Das Verfassungsgericht (VG) bestätigte, ein Gesuch auf Auflösung der Partei Chega erhalten zu haben, bestätigt durch die Richterin Maria Benedita Urbano. Der Antrag wurde vom Rechtsanwalt António Garcia Pereira eingereicht, der im Februar gegenüber der Staatsanwaltschaft (MP) den Antrag bekräftigte, die rechtlichen Mechanismen zur Auflösung von Chega einzuleiten, mit der Begründung, dass die Partei von André Ventura gegen die Verfassung verstößt, da sie eine „offensichtliche, wiederholt bekräftigte und verstärkte rassistische und faschistische Natur" hat. Die Beschwerde führt Verbindungen von Chega zur neonazistischen Gruppe „1143" an sowie ein Urteil, das André Ventura zur Entfernung von Plakaten gegen die Roma-Gemeinschaft verpflichtete.
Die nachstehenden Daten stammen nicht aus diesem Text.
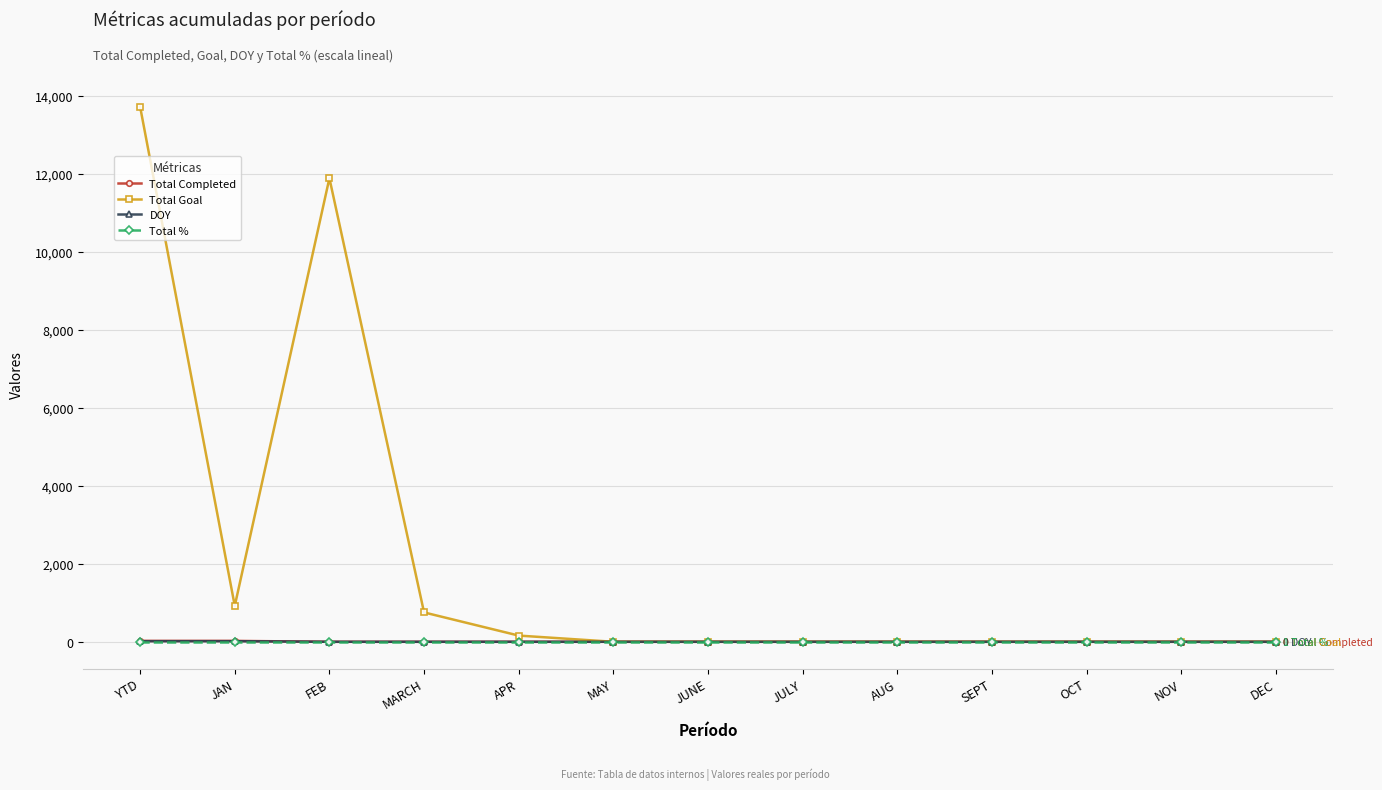

At which category is the sum across all series the highest?

YTD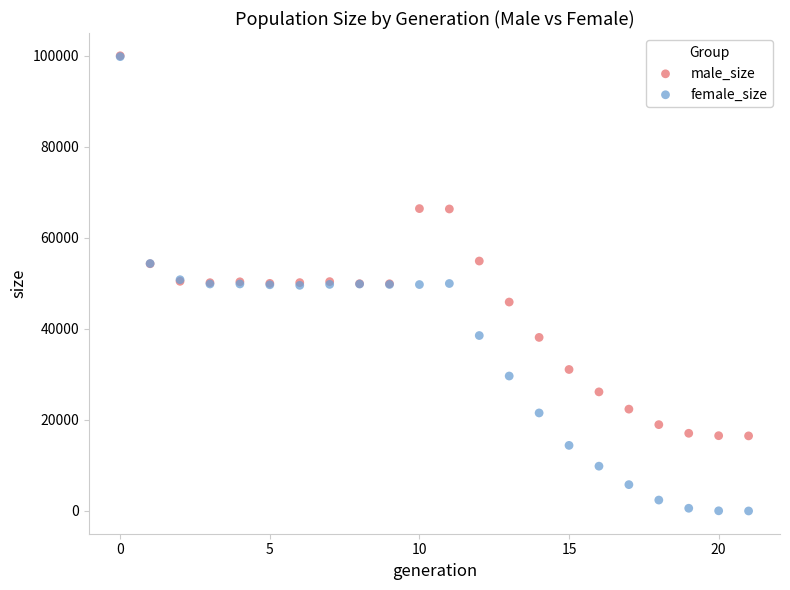

What are all the series names shown in the legend?

male_size, female_size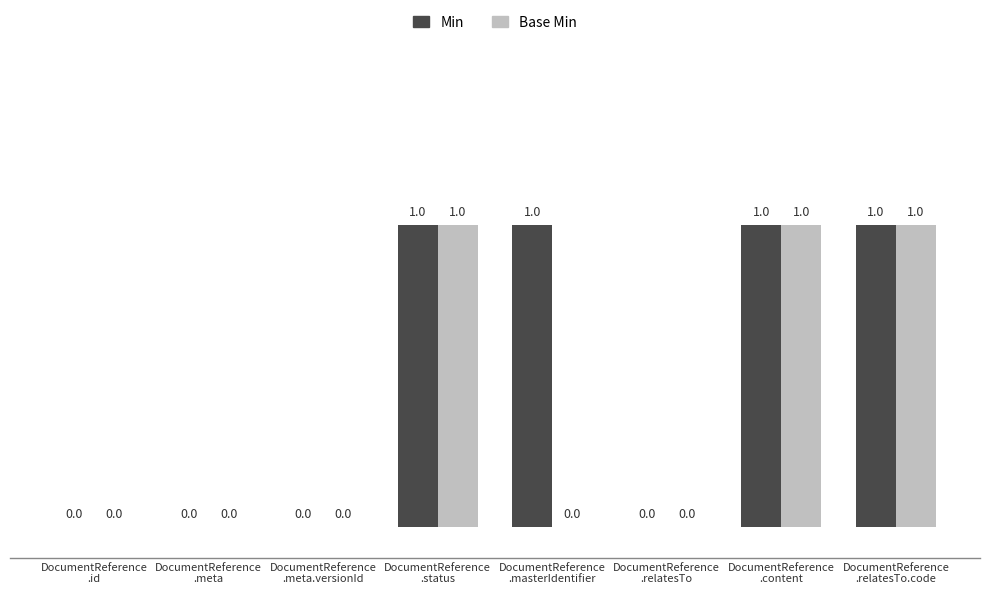

Which series has the largest total across all categories?

Min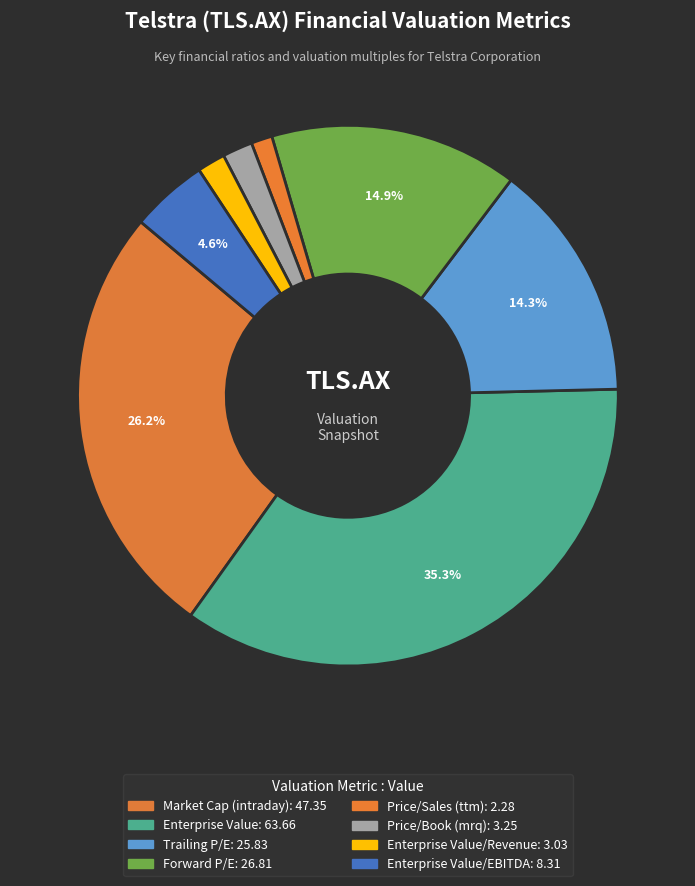

To the nearest percent, what is the average slice percentage?

13%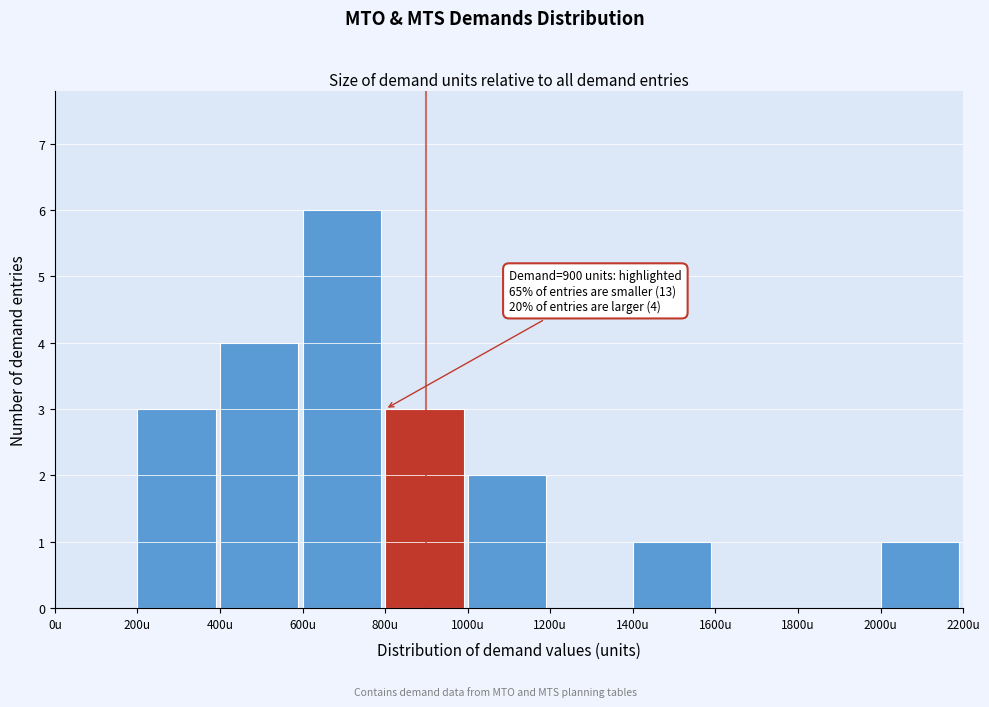

Which range on the x-axis has the tallest bar?

600 to 800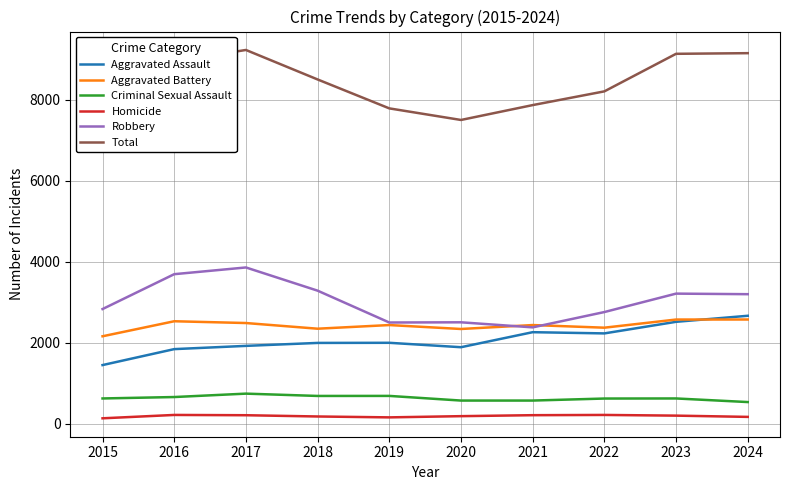

Does the chart display data point markers on the line(s)?

No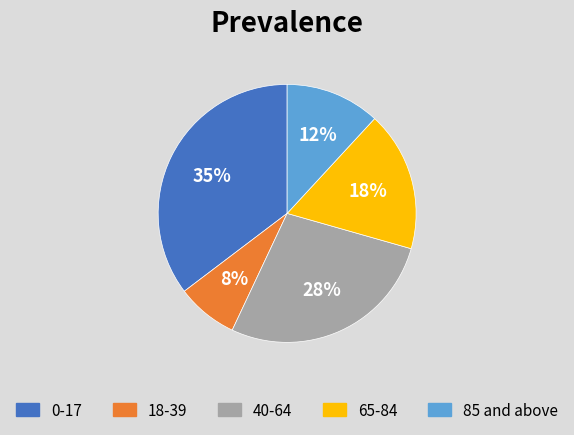

How many segments does this pie chart have?

5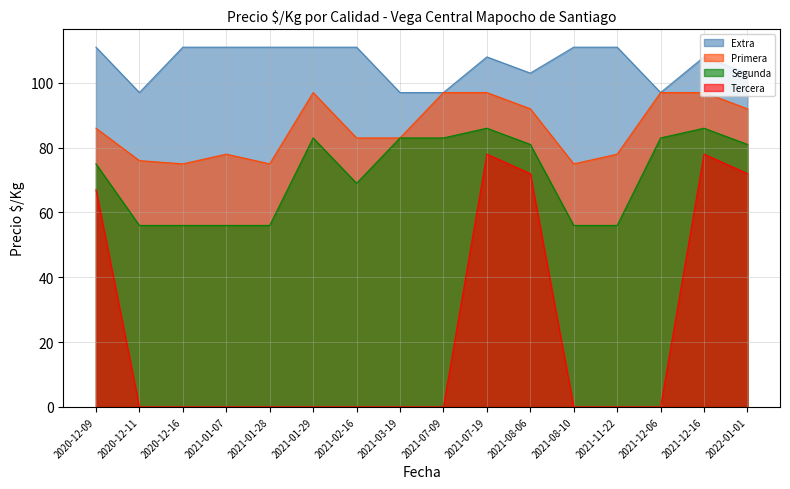

Reading left to right, transcribe all the data shown in this chart.

Extra: 2020-12-09=111	2020-12-11=97	2020-12-16=111	2021-01-07=111	2021-01-28=111	2021-01-29=111	2021-02-16=111	2021-03-19=97	2021-07-09=97	2021-07-19=108	2021-08-06=103	2021-08-10=111	2021-11-22=111	2021-12-06=97	2021-12-16=108	2022-01-01=103
Primera: 2020-12-09=86	2020-12-11=76	2020-12-16=75	2021-01-07=78	2021-01-28=75	2021-01-29=97	2021-02-16=83	2021-03-19=83	2021-07-09=97	2021-07-19=97	2021-08-06=92	2021-08-10=75	2021-11-22=78	2021-12-06=97	2021-12-16=97	2022-01-01=92
Segunda: 2020-12-09=75	2020-12-11=56	2020-12-16=56	2021-01-07=56	2021-01-28=56	2021-01-29=83	2021-02-16=69	2021-03-19=83	2021-07-09=83	2021-07-19=86	2021-08-06=81	2021-08-10=56	2021-11-22=56	2021-12-06=83	2021-12-16=86	2022-01-01=81
Tercera: 2020-12-09=67	2020-12-11=0	2020-12-16=0	2021-01-07=0	2021-01-28=0	2021-01-29=0	2021-02-16=0	2021-03-19=0	2021-07-09=0	2021-07-19=78	2021-08-06=72	2021-08-10=0	2021-11-22=0	2021-12-06=0	2021-12-16=78	2022-01-01=72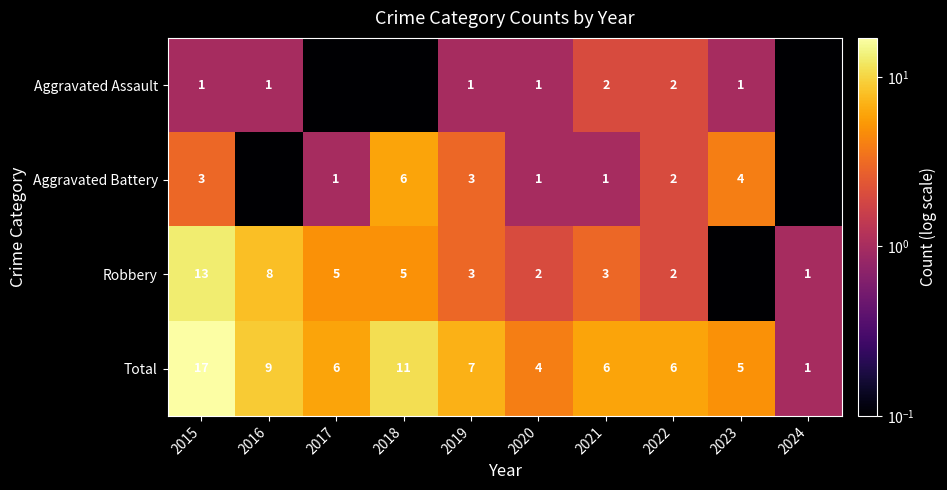

True or false: Aggravated Assault has a value of 1.1 at 2022.

False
Das VG ist das einzige Organ in Portugal mit der Befugnis, die Auflösung einer politischen Bewegung zu erklären, jedoch nur nach einem dementsprechenden Antrag der Staatsanwaltschaft. Maria Benedita Urbano betonte, dass es sich um das erste Gesuch im Zusammenhang mit angeblichem politischem Extremismus handelt, und dass sie persönlich glaubt, dass „Parteien an den Extremen in Portugal verboten werden sollten", aber sie betonte, dass „es sehr schwierig ist, eine Partei zu verbieten und zu sagen, dass sie faschistisch ist". Die Richterin fragte, welche Art von Beweisen notwendig wären, um eine solche Entscheidung zu rechtfertigen, und verwies auf das Beispiel Deutschlands, wo das Bundesverfassungsgericht 2017 die Auflösung der Nationaldemokratischen Partei ablehnte.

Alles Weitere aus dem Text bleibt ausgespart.